▶ What the exercise asks: From the line containing "se, e do mar, que vai deixando de dar" through the last line of the data, both ends included, write out every line exactly; omit the pictures.
[[ Data listing, beginning ]]
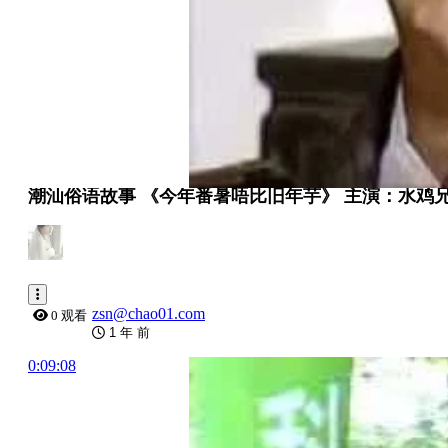
潮汕俗语故事 《今年番暑唔比旧年芋》 主演：水鸡
zsn@chao01.com
0 观看
1 年 前
0:09:08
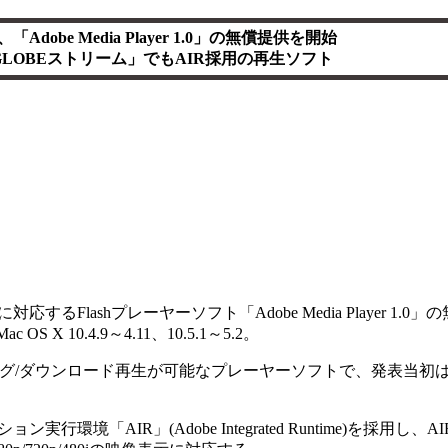
、「Adobe Media Player 1.0」の無償提供を開始
GLOBEストリーム」でもAIR採用の再生ソフト
に対応するFlashプレーヤーソフト「Adobe Media Player 1.
OS X 10.4.9～4.11、10.5.1～5.2。
ング/ダウンロード再生が可能なプレーヤーソフトで、発表当初は2
境「AIR」(Adobe Integrated Runtime)を採用し、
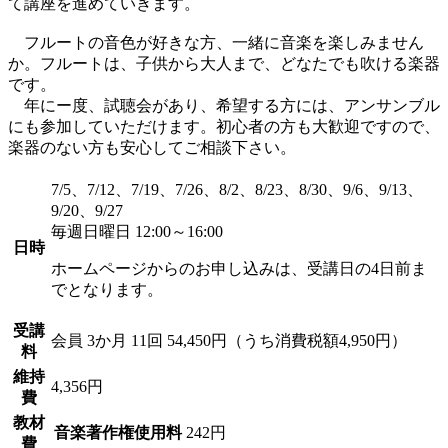
て講座を進めていきます。
フルートの音色が好きな方、一緒に音楽を楽しみません
か。フルートは、子供から大人まで、どなたでも吹ける楽器
です。
年にー度、試聴会があり、希望する方には、アンサンブル
にも参加していただけます。初心者の方も大歓迎ですので、
楽器のない方も安心してご相談下さい。
7/5、7/12、7/19、7/26、8/2、8/23、8/30、9/6、9/13、
9/20、9/27
毎週日曜日 12:00～16:00
日時
ホームページからのお申し込みは、受講日の4日前ま
でとなります。
受講
会員
3か月 11回 54,450円（うち消費税額4,950円）
料
維持
4,356円
費
教材
音楽著作権使用料
242円
費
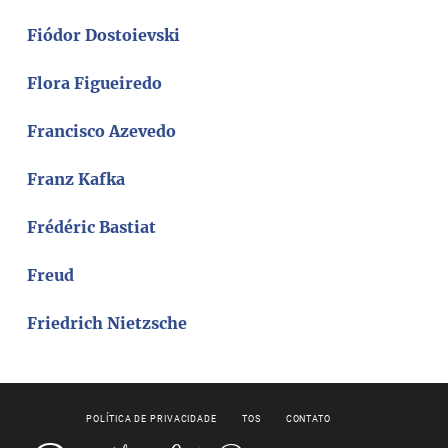
Fiódor Dostoievski
Flora Figueiredo
Francisco Azevedo
Franz Kafka
Frédéric Bastiat
Freud
Friedrich Nietzsche
POLÍTICA DE PRIVACIDADE
TOS
CONTATO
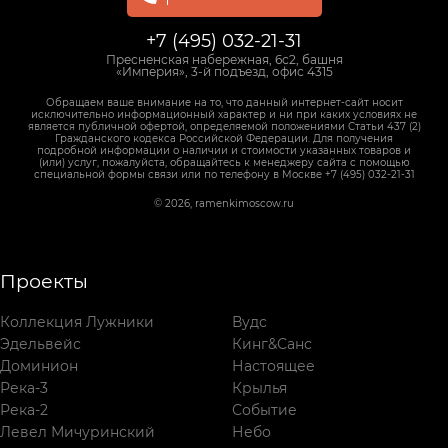
+7 (495) 032-21-31
Пресненская набережная, 6с2, башня
«Империя», 3-й подъезд, офис 4315
Обращаем ваше внимание на то, что данный интернет-сайт носит
исключительно информационный характер и ни при каких условиях не
является публичной офертой, определяемой положениями Статьи 437 (2)
Гражданского кодекса Российской Федерации. Для получения
подробной информации о наличии и стоимости указанных товаров и
(или) услуг, пожалуйста, обращайтесь к менеджеру сайта с помощью
специальной формы связи или по телефону в Москве +7 (495) 032-21-31
© 2026, ramenkimoscow.ru
Проекты
Коллекция Лужники
Вудс
Эдельвейс
Кинг&Санс
Доминион
Настоящее
Река-3
Крылья
Река-2
Событие
Левел Мичуринский
Небо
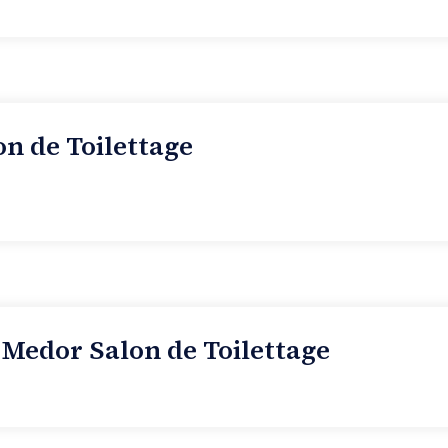
n de Toilettage
 Medor Salon de Toilettage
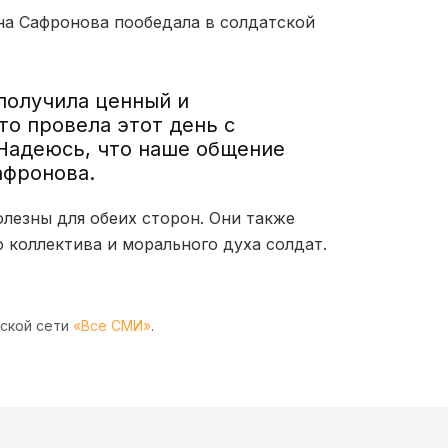
а Сафронова пообедала в солдатской
 получила ценный и
то провела этот день с
 Надеюсь, что наше общение
афронова.
лезны для обеих сторон. Они также
 коллектива и морального духа солдат.
рской сети
«Все СМИ»
.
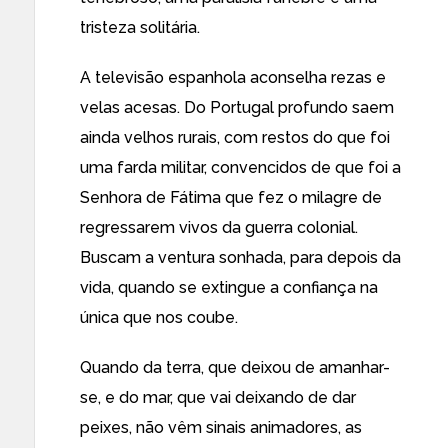
tristeza solitária.
A televisão espanhola aconselha rezas e
velas acesas. Do Portugal profundo saem
ainda velhos rurais, com restos do que foi
uma farda militar, convencidos de que foi a
Senhora de Fátima que fez o milagre de
regressarem vivos da guerra colonial.
Buscam a ventura sonhada, para depois da
vida, quando se extingue a confiança na
única que nos coube.
Quando da terra, que deixou de amanhar-
se, e do mar, que vai deixando de dar
peixes, não vêm sinais animadores, as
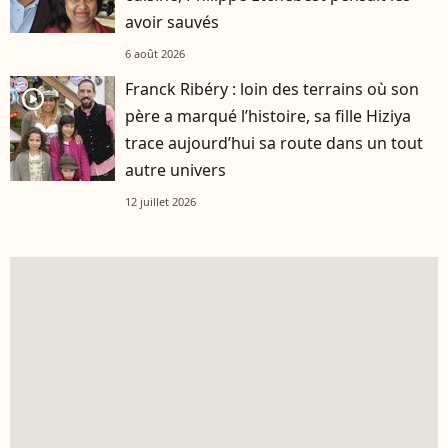
avoir sauvés
6 août 2026
Franck Ribéry : loin des terrains où son
player2
père a marqué l’histoire, sa fille Hiziya
trace aujourd’hui sa route dans un tout
autre univers
12 juillet 2026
[[ Data listing, end ]]
▶ The completed task:
se, e do mar, que vai deixando de dar
peixes, não vêm sinais animadores, as
avoir sauvés
6 août 2026
Franck Ribéry : loin des terrains où son
player2
père a marqué l’histoire, sa fille Hiziya
trace aujourd’hui sa route dans un tout
autre univers
12 juillet 2026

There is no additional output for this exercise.